» Brief
Only the lines from the one holding "X0031000Y0052100D03*" to the final line of the material below belong in the answer, transcribed exactly.
·····
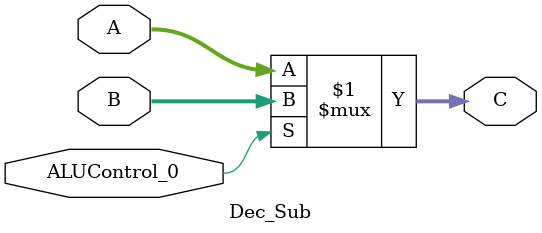
<source format=v>
`timescale 1ns / 1ps
module Dec_Sub(
    input ALUControl_0,
    input[31:0] A,
    input[31:0] B,
    output[31:0] C
    );
assign C = (ALUControl_0)? B:A;

endmodule

</source>
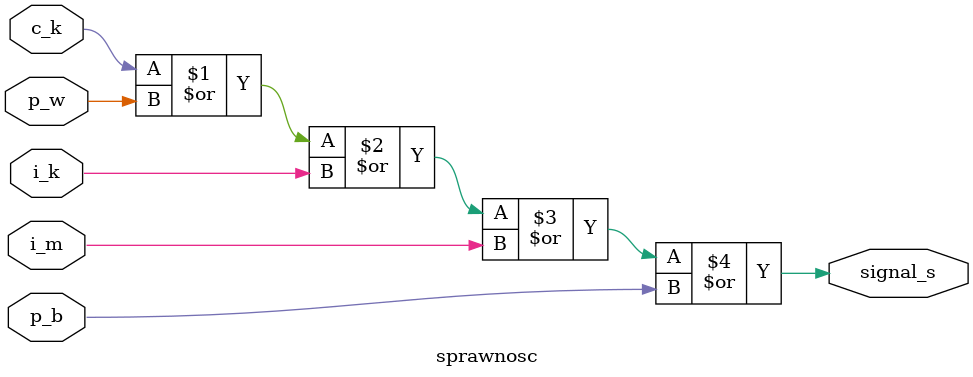
<source format=v>
module sprawnosc(c_k, p_w, i_k, i_m, p_b, signal_s);

// c_k - czujnik ilości kubków
// p_w - podłączenie wody
// i_k - ilość kawy
// i_m - ilość mleka
// p_b - posiadany bilon na wydanie reszty
// signal_s - wyjściowy sygnał

output signal_s;
input c_k, p_w, i_k, i_m, p_b;
//powyżej zadeklarowałem porty

assign signal_s = c_k | p_w | i_k | i_m | p_b;

endmodule

</source>
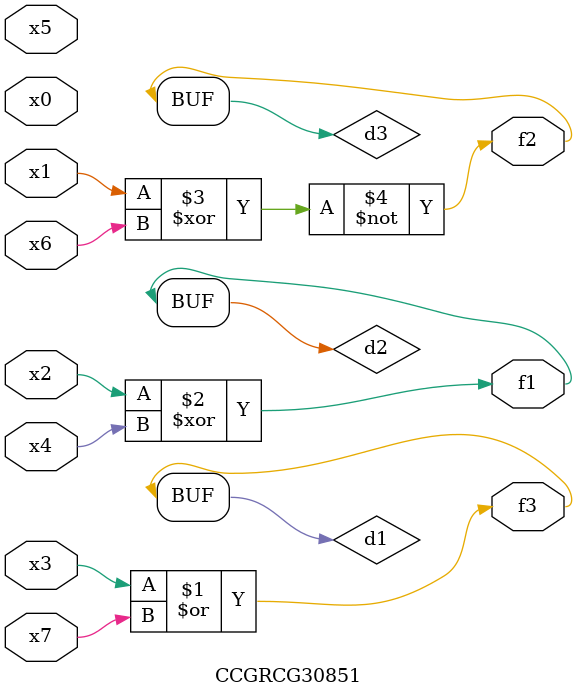
<source format=v>
module CCGRCG30851(
	input x0, x1, x2, x3, x4, x5, x6, x7,
	output f1, f2, f3
);

	wire d1, d2, d3;

	or (d1, x3, x7);
	xor (d2, x2, x4);
	xnor (d3, x1, x6);
	assign f1 = d2;
	assign f2 = d3;
	assign f3 = d1;
endmodule

</source>
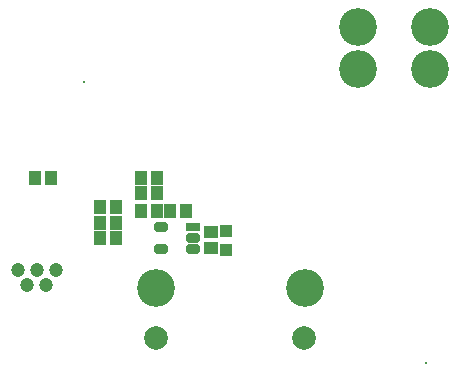
<source format=gbs>
G04*
G04 #@! TF.GenerationSoftware,Altium Limited,Altium Designer,20.0.13 (296)*
G04*
G04 Layer_Color=16711935*
%FSLAX25Y25*%
%MOIN*%
G70*
G01*
G75*
%ADD38R,0.04143X0.04537*%
%ADD43R,0.04147X0.04147*%
%ADD48R,0.04537X0.04143*%
%ADD49C,0.04737*%
%ADD57C,0.00800*%
%ADD58C,0.07887*%
%ADD59C,0.12611*%
G04:AMPARAMS|DCode=72|XSize=31.62mil|YSize=47.37mil|CornerRadius=9.91mil|HoleSize=0mil|Usage=FLASHONLY|Rotation=90.000|XOffset=0mil|YOffset=0mil|HoleType=Round|Shape=RoundedRectangle|*
%AMROUNDEDRECTD72*
21,1,0.03162,0.02756,0,0,90.0*
21,1,0.01181,0.04737,0,0,90.0*
1,1,0.01981,0.01378,0.00591*
1,1,0.01981,0.01378,-0.00591*
1,1,0.01981,-0.01378,-0.00591*
1,1,0.01981,-0.01378,0.00591*
%
%ADD72ROUNDEDRECTD72*%
%ADD73R,0.04737X0.03162*%
D38*
X57972Y62992D02*
D03*
X63287Y62992D02*
D03*
X39665Y59055D02*
D03*
X34350D02*
D03*
X53445Y62992D02*
D03*
X48130D02*
D03*
Y74016D02*
D03*
X53445D02*
D03*
X48130Y68898D02*
D03*
X53445D02*
D03*
X12697Y74016D02*
D03*
X18012D02*
D03*
X39665Y64173D02*
D03*
X34350D02*
D03*
X39665Y53937D02*
D03*
X34350D02*
D03*
D43*
X76378Y50098D02*
D03*
Y56201D02*
D03*
D48*
X71653Y55807D02*
D03*
Y50492D02*
D03*
D49*
X10236Y38189D02*
D03*
X7185Y43307D02*
D03*
X13386Y43307D02*
D03*
X19685Y43307D02*
D03*
X16535Y38189D02*
D03*
D57*
X29146Y106035D02*
D03*
X143122Y12335D02*
D03*
D58*
X102500Y20669D02*
D03*
X53000D02*
D03*
D59*
X120484Y124146D02*
D03*
X144500D02*
D03*
Y110169D02*
D03*
X120484D02*
D03*
X53161Y37138D02*
D03*
X102768D02*
D03*
D72*
X54823Y57677D02*
D03*
Y50197D02*
D03*
X65650D02*
D03*
Y53937D02*
D03*
D73*
Y57677D02*
D03*
M02*

</source>
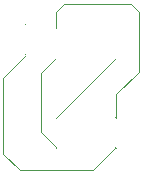
<source format=gbl>
G75*
%MOIN*%
%OFA0B0*%
%FSLAX25Y25*%
%IPPOS*%
%LPD*%
%AMOC8*
5,1,8,0,0,1.08239X$1,22.5*
%
%ADD10R,0,07400X0,07400*%
%ADD11C,0,07400*%
%ADD12C,0,01600*%
%ADD13C,0,01000*%
D10*
X0011000Y0042100D03*
X0011000Y0052100D03*
X0041000Y0021100D03*
X0041000Y0011100D03*
D11*
X0031000Y0012100D03*
X0031000Y0022100D03*
X0021000Y0021100D03*
X0021000Y0011100D03*
X0011000Y0012100D03*
X0011000Y0022100D03*
X0021000Y0041100D03*
X0021000Y0051100D03*
X0031000Y0052100D03*
X0031000Y0042100D03*
X0041000Y0041100D03*
X0041000Y0051100D03*
D12*
X0003300Y0009300D02*
X0008700Y0003900D01*
X0033300Y0003900D01*
X0040500Y0011100D01*
X0041000Y0011100D01*
X0041000Y0021100D02*
X0041000Y0029100D01*
X0048500Y0036600D01*
X0048500Y0056600D01*
X0046000Y0059100D01*
X0023500Y0059100D01*
X0021000Y0056600D01*
X0021000Y0051100D01*
X0021000Y0041100D02*
X0016000Y0036100D01*
X0016000Y0026600D01*
X0021000Y0021100D02*
X0041000Y0041100D01*
X0016000Y0016600D02*
X0021000Y0011600D01*
X0021000Y0011100D01*
X0003300Y0009300D02*
X0003300Y0034400D01*
X0011000Y0042100D01*
D13*
X0016000Y0026600D02*
X0016000Y0016600D01*
M02*

</source>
·····
» Task answer
X0031000Y0052100D03*
X0031000Y0042100D03*
X0041000Y0041100D03*
X0041000Y0051100D03*
D12*
X0003300Y0009300D02*
X0008700Y0003900D01*
X0033300Y0003900D01*
X0040500Y0011100D01*
X0041000Y0011100D01*
X0041000Y0021100D02*
X0041000Y0029100D01*
X0048500Y0036600D01*
X0048500Y0056600D01*
X0046000Y0059100D01*
X0023500Y0059100D01*
X0021000Y0056600D01*
X0021000Y0051100D01*
X0021000Y0041100D02*
X0016000Y0036100D01*
X0016000Y0026600D01*
X0021000Y0021100D02*
X0041000Y0041100D01*
X0016000Y0016600D02*
X0021000Y0011600D01*
X0021000Y0011100D01*
X0003300Y0009300D02*
X0003300Y0034400D01*
X0011000Y0042100D01*
D13*
X0016000Y0026600D02*
X0016000Y0016600D01*
M02*

</source>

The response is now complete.